--- Source records Enclosed Below ---
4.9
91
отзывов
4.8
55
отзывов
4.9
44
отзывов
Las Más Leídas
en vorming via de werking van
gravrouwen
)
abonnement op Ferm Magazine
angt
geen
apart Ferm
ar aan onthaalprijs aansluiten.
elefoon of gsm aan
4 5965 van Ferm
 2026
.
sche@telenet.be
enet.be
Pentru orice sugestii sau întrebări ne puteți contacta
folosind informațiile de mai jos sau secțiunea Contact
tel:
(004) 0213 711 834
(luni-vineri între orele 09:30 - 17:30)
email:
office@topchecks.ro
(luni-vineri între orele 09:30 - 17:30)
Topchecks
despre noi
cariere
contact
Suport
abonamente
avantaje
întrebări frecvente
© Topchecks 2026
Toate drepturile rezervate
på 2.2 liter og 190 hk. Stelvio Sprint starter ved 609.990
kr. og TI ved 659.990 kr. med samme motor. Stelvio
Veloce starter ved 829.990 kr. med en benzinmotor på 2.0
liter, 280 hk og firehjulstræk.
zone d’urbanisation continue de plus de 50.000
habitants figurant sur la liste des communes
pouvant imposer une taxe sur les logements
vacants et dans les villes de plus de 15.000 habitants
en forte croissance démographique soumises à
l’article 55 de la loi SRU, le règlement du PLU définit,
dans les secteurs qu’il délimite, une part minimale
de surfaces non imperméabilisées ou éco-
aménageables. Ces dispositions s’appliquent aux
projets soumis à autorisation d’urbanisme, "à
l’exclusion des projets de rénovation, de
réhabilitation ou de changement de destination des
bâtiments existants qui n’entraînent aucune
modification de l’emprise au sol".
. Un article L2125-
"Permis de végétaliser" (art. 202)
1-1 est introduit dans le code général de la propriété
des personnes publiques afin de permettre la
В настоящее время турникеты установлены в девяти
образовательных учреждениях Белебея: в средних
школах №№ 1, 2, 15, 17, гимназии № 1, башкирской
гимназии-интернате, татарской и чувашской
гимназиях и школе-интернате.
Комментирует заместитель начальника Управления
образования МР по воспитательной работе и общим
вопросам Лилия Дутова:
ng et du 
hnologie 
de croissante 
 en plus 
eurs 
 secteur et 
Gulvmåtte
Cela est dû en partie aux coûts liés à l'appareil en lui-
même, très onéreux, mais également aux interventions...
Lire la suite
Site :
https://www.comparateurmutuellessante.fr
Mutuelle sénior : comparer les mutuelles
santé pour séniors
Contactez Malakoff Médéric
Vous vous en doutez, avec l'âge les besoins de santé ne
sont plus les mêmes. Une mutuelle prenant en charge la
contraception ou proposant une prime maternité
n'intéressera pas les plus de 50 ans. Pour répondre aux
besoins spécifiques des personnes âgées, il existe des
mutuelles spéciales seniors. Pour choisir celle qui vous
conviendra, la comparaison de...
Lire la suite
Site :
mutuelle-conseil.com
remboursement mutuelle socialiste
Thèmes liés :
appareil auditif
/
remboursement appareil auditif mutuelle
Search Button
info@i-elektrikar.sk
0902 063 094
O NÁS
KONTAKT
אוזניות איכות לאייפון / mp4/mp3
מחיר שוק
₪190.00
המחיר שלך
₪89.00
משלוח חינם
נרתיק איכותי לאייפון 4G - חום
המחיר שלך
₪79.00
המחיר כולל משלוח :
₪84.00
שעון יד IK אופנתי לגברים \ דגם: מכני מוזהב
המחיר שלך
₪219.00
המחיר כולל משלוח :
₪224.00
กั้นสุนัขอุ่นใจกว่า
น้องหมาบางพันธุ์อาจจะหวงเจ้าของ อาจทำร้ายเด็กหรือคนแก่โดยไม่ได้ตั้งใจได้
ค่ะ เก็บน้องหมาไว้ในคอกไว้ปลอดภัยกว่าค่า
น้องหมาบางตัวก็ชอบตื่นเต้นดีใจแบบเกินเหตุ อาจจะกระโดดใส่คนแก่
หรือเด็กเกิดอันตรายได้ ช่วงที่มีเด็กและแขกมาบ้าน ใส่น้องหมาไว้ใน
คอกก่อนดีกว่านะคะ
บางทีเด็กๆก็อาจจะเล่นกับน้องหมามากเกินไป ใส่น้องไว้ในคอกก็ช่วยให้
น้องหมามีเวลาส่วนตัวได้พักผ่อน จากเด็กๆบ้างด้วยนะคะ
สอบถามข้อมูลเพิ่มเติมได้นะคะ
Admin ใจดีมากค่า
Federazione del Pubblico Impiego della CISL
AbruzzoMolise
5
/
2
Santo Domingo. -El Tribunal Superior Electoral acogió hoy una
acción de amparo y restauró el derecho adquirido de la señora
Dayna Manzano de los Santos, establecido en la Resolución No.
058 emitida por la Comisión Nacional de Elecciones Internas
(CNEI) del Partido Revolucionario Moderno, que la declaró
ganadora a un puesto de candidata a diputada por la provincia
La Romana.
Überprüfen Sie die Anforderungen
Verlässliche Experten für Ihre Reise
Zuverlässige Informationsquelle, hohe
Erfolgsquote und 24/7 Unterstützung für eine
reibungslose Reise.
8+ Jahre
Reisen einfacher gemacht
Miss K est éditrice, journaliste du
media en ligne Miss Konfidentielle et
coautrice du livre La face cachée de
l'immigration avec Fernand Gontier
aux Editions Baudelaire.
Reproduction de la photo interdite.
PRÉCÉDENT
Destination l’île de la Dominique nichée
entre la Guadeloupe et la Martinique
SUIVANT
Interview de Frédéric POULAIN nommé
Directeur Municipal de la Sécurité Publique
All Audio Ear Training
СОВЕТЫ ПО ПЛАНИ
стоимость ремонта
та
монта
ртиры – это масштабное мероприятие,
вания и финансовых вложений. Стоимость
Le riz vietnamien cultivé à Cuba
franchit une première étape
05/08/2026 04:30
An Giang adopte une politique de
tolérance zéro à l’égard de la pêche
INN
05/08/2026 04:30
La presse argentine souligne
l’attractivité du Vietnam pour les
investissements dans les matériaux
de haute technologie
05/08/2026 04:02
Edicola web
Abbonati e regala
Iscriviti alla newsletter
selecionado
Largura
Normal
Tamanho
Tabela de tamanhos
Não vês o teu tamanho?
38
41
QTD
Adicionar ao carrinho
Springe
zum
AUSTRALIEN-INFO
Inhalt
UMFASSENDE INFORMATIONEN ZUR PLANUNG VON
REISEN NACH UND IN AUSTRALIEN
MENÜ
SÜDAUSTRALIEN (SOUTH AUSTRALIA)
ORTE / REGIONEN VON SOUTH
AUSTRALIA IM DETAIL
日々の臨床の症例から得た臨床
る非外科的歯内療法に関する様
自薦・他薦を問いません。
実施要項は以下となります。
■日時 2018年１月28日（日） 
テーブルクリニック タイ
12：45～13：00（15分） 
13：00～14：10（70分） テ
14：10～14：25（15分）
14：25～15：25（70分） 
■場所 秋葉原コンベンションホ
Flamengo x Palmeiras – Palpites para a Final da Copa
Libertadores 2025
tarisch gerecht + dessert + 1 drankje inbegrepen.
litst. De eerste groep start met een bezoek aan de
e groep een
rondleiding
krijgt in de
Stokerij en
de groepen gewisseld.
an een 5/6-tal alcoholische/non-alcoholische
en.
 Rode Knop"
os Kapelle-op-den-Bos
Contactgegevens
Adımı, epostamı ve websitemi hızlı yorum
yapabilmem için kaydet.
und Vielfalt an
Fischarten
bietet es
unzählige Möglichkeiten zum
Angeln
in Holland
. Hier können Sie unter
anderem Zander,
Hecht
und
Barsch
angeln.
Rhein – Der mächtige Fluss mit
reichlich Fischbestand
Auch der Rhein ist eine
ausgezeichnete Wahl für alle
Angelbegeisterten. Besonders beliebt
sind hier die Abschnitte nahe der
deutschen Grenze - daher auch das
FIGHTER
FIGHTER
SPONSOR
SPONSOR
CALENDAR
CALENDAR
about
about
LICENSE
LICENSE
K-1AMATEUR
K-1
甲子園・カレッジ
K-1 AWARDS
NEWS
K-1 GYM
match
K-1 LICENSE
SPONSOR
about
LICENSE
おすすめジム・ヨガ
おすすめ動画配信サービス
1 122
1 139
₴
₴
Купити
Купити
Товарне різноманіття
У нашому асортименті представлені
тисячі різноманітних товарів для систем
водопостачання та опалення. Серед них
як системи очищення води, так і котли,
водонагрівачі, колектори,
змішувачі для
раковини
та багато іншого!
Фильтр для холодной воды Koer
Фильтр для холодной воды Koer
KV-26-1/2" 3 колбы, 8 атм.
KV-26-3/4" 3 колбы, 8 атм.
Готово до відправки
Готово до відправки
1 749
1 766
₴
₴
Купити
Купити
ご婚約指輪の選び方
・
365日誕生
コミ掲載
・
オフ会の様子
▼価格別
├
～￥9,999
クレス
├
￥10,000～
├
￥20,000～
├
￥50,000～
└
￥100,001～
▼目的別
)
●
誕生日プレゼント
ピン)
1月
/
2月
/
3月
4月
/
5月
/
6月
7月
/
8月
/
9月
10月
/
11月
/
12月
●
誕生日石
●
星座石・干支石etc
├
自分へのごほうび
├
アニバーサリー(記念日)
--- End of Enclosed Source records ---
### Task details:
Your task is to retype the entries verbatim, starting with the line that holds "Erfolgsquote und 24/7 Unterstützung für eine" and stopping after the line that holds "aux Editions Baudelaire.".

### Response:
Erfolgsquote und 24/7 Unterstützung für eine
reibungslose Reise.
8+ Jahre
Reisen einfacher gemacht
Miss K est éditrice, journaliste du
media en ligne Miss Konfidentielle et
coautrice du livre La face cachée de
l'immigration avec Fernand Gontier
aux Editions Baudelaire.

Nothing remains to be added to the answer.